“To the criminal defense lawyers of this nation: who fearlessly tread into hostile courtrooms, armed only with their briefcases and their native wit; who turn the Bill of Rights from an abstraction into a reality; who protect the rights and privileges that keep us a free people; who fearlessly fight against a federal government that has become the enemy of individual liberty; and who valiantly attempt to stem the steady erosion of our civil rights by a growing number of uncaring judges”
ROLE OF A DEFENCE LAWYER
When a lawyer defends a client, those who are unfamiliar with the novel role of the lawyer will say that the lawyer was not doing justice to the victim and his family by defending him. Some may go round to say that the lawyer was after money only and don’t care about the sufferings of the victim and his family will undergo if the accused is not convicted. Flipping the other side of the coin, how many realize that there were many that had been convicted and sentenced to long jail terms or face death penalties due to wrong convictions caused by wrong assessment of evidence by judges?
In a Malaysian case in 1981 the accused was convicted for murder of a beauty queen, but, had the key witness not confessed in telling lies in court, the accused was sure to be hanged. This clearly shows that sometimes true to the saying that “Justice is blind!” Lies when told is always difficult to detect and at the same time, we should not discount the possibility of evidence been fabricated against the accused person or the accused been threatened to confess or admit to the crime charged when in actual fact, the accused had nothing to do with the crime.
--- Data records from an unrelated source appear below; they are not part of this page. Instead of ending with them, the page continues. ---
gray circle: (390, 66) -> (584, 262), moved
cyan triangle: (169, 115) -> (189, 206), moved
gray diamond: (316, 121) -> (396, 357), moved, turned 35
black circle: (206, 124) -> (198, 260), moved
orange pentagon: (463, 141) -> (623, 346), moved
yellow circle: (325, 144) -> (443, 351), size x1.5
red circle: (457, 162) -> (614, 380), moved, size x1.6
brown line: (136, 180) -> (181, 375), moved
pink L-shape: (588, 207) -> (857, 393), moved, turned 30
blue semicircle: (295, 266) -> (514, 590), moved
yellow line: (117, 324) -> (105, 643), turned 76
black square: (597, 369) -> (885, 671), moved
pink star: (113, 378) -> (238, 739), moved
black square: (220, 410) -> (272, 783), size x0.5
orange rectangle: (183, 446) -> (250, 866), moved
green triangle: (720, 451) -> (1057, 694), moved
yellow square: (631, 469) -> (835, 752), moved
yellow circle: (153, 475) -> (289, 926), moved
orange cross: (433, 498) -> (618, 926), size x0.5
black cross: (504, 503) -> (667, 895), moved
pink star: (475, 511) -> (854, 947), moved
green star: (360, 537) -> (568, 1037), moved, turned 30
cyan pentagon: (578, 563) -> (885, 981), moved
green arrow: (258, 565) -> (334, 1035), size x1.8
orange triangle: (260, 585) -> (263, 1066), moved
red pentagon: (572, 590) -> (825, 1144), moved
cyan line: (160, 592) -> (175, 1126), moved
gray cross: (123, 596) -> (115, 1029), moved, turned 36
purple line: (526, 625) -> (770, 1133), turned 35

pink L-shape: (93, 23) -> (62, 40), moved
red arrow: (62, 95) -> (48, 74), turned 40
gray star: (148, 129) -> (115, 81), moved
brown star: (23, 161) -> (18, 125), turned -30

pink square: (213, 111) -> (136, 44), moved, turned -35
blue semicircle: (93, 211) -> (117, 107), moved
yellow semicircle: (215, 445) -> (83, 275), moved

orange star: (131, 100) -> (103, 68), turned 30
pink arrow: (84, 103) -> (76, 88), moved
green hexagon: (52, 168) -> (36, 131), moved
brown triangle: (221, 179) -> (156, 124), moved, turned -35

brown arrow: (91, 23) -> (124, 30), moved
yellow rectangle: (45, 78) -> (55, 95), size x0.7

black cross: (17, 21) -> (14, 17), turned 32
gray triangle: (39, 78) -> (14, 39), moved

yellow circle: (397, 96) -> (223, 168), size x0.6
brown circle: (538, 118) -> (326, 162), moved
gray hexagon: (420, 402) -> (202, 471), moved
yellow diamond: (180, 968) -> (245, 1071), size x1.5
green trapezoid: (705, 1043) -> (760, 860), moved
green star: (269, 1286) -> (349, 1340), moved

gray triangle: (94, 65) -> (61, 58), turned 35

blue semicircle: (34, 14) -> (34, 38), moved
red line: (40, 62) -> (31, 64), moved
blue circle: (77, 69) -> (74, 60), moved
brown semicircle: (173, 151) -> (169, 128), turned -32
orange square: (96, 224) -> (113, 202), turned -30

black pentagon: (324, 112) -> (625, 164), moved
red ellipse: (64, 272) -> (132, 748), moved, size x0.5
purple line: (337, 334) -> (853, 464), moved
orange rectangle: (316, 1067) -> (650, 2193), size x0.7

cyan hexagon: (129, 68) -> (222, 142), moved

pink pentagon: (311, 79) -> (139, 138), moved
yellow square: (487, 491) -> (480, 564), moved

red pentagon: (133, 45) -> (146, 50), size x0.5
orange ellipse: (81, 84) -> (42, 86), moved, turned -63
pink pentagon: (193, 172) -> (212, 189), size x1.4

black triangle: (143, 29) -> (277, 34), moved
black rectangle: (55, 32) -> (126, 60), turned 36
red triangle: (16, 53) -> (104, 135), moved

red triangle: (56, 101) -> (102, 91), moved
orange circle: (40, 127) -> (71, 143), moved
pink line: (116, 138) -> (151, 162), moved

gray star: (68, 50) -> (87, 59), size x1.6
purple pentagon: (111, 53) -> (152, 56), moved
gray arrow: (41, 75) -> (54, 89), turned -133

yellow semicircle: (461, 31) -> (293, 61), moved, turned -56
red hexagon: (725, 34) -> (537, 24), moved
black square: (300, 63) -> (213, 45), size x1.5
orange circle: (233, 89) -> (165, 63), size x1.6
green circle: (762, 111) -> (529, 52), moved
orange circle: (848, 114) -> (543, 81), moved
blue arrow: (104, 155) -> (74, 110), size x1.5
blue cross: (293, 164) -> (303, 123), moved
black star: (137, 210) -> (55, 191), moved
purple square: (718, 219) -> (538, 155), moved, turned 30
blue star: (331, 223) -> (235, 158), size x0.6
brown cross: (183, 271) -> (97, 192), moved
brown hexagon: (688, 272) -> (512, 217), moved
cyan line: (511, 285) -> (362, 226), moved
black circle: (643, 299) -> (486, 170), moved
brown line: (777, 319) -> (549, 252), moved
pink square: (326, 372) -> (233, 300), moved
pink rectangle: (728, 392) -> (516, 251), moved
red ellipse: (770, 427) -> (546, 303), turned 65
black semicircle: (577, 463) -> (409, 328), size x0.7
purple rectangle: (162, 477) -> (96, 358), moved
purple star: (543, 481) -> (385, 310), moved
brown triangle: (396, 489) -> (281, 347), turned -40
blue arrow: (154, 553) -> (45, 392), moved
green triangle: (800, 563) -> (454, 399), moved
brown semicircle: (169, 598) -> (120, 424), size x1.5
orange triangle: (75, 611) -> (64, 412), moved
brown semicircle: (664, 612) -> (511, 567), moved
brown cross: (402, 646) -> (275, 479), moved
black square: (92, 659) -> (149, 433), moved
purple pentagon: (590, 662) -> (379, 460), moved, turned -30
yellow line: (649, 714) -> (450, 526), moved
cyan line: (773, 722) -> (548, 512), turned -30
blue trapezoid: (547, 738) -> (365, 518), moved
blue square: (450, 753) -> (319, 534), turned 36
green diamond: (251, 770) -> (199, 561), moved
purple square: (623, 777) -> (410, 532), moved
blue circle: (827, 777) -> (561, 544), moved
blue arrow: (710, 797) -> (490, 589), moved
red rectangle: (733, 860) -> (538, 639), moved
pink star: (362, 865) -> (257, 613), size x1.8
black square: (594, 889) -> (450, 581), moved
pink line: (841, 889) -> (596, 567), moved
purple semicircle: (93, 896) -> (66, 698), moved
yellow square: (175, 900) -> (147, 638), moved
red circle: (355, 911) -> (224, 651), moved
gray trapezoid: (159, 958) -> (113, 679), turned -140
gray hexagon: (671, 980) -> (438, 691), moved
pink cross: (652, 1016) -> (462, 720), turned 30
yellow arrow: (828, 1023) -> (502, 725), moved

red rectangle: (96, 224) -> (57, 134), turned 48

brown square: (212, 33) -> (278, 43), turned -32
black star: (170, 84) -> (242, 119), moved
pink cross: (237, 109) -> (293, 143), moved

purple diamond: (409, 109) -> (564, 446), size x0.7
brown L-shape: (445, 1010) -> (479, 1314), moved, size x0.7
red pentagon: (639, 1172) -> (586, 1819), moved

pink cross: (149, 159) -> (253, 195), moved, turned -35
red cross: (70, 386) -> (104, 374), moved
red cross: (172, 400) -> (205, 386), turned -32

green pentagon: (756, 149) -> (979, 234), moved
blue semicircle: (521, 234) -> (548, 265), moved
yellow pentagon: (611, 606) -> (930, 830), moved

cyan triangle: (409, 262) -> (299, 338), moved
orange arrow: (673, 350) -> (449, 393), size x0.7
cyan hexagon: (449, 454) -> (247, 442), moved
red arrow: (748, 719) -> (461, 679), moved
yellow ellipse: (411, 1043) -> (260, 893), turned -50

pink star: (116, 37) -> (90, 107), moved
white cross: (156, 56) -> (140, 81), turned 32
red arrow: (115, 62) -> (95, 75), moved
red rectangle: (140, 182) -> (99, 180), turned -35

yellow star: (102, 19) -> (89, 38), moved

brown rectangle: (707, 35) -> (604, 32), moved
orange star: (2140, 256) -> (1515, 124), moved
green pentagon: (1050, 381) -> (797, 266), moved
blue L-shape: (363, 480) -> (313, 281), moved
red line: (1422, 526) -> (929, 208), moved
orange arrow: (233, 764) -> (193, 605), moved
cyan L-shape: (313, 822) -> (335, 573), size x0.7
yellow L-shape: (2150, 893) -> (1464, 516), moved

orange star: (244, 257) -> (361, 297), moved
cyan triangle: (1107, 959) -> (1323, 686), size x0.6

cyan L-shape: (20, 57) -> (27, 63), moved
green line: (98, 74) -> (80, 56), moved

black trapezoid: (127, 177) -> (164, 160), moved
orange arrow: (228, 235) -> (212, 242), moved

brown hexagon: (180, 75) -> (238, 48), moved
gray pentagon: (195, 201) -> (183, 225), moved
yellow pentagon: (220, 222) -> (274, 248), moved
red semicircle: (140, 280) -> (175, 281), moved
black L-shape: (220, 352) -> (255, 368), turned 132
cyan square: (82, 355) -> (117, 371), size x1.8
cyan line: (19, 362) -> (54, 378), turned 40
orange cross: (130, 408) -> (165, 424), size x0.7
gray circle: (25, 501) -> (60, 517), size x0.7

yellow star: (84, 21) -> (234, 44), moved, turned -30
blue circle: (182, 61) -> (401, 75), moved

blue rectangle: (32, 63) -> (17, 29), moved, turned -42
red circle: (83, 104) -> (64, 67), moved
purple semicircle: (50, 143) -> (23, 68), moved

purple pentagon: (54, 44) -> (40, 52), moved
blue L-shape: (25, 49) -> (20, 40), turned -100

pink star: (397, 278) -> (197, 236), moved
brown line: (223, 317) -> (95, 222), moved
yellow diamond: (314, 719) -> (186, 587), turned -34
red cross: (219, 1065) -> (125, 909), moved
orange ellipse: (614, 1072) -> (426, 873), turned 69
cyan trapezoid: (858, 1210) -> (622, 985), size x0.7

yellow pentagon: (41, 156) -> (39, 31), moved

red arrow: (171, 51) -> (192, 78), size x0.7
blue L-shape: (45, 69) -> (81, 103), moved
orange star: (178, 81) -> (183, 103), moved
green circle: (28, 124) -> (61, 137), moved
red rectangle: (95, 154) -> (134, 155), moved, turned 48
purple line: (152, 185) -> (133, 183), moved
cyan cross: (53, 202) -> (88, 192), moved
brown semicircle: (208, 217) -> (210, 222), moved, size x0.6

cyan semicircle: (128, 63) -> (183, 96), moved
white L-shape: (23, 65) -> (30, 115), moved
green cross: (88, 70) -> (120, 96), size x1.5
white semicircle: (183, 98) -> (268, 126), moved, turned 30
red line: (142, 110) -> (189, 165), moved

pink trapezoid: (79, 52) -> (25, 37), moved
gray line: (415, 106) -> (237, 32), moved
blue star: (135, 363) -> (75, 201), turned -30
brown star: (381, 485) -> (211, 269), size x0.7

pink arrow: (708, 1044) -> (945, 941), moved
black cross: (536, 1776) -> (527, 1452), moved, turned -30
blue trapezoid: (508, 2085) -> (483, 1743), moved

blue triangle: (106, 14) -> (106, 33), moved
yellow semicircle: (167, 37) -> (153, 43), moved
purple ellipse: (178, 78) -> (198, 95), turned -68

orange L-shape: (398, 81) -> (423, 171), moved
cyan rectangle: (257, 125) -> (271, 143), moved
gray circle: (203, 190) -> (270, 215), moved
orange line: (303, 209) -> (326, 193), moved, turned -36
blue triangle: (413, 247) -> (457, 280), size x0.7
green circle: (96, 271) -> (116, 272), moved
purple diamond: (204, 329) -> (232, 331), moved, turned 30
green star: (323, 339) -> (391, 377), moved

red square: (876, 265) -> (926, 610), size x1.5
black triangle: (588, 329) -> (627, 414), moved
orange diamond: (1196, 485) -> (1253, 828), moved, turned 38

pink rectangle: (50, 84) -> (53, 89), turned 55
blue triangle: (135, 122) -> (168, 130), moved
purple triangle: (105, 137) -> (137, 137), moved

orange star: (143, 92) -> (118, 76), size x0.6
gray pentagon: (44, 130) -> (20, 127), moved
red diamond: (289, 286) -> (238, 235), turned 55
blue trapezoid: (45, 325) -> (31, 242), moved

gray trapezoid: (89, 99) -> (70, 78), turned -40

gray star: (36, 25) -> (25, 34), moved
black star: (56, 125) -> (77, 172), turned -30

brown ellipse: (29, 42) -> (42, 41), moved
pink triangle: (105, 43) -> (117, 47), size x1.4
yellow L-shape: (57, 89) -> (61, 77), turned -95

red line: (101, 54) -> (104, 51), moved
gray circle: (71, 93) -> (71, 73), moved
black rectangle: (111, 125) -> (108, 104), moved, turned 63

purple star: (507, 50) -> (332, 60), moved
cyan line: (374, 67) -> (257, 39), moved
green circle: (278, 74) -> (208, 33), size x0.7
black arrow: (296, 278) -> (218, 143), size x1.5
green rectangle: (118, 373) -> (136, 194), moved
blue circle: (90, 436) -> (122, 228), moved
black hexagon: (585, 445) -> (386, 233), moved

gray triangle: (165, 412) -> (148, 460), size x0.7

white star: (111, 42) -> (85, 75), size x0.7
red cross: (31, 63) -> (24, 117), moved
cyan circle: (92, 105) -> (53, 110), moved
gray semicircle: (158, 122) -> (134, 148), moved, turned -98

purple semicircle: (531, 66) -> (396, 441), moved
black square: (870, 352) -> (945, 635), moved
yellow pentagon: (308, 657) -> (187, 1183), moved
HOW CAN LAWYERS DEFEND THE GUILTY?
With all fairness to the lawyer, he is there to defend his client because he is there to protect “life or personal liberty” under Article 5(1) of the Federal Constitution which should not to be deprived of “save in accordance with law.” If the person is really guilty let evidence during trial be adduced in accordance with legal procedures to see that he is convicted “in accordance with the law”. After all, both the prosecution and the defence are represented by qualified and legally trained professionals in law.
To lawyers, Article 5(1) of the Federal Constitution is one of the most important fundamental liberties guaranteed by the federal constitution and such liberties do not exist unless we have lawyers to protect and enforce them. As allowed by Article 5(3) of the Federal Constitution which allows the accused person to be defended by a legal practitioner of his choice, lawyers in this country have a novel role to turn abstract right into reality. Otherwise, such rights could not be enjoyed by citizens in this country if lawyers are restricted or could not be allowed to defend their clients charged with crimes. Lawyers that defend accused persons, paradoxically, are defending the interests of the community by upholding the rule of law and the presumption of innocence, that is, a person is innocent until proven guilty.
CHALLENGES & OBSTACLES
Lawyers practising criminal law are always in the limelight because the challenges they face are most demanding among the legal profession. This is because there is no equality of arm between the defence lawyer and the State. The government has vast resources with the whole police force, trained investigators, medical and forensic experts, forensic and crime labs, plus the Attorney-General Chambers at its disposal.
This is because the principle of “equality of arms” is not a recognized principle in Malaysia. The defence is always at disadvantage because it has no access to prosecution evidence to compensate with the disparity of resources and to raise a roughly equal position and as such, to certain extend has put the accused person in a very difficult position to defend himself.
WHY SHOULD EVIDENCE BE LET KNOWN TO ACCUSED?
Evidence are collected by the police department as trustees rather than to collect evidence “for the prosecution” of the State, so that, the evidence collected should not in anyway belong to the prosecution, but, rather evidence collected as a form of public property and should, therefore, be accessible and open to both the prosecution and the defence as well. As long as the doctrine of “trusteeship” is not recognized in our law, there will remain the risk of “miscarriage of justice” cases caused by failure of the police to disclose to the defence material evidence that would assist the accused person to prove his innocence.
Recent changes in the law to allow the defence access to certain documents before trial is still of very little help to the defence because there is nothing to prevent the prosecution not to disclose them at all. This is because the defence may not know the existence of certain documents or information that could assist the defence during trial.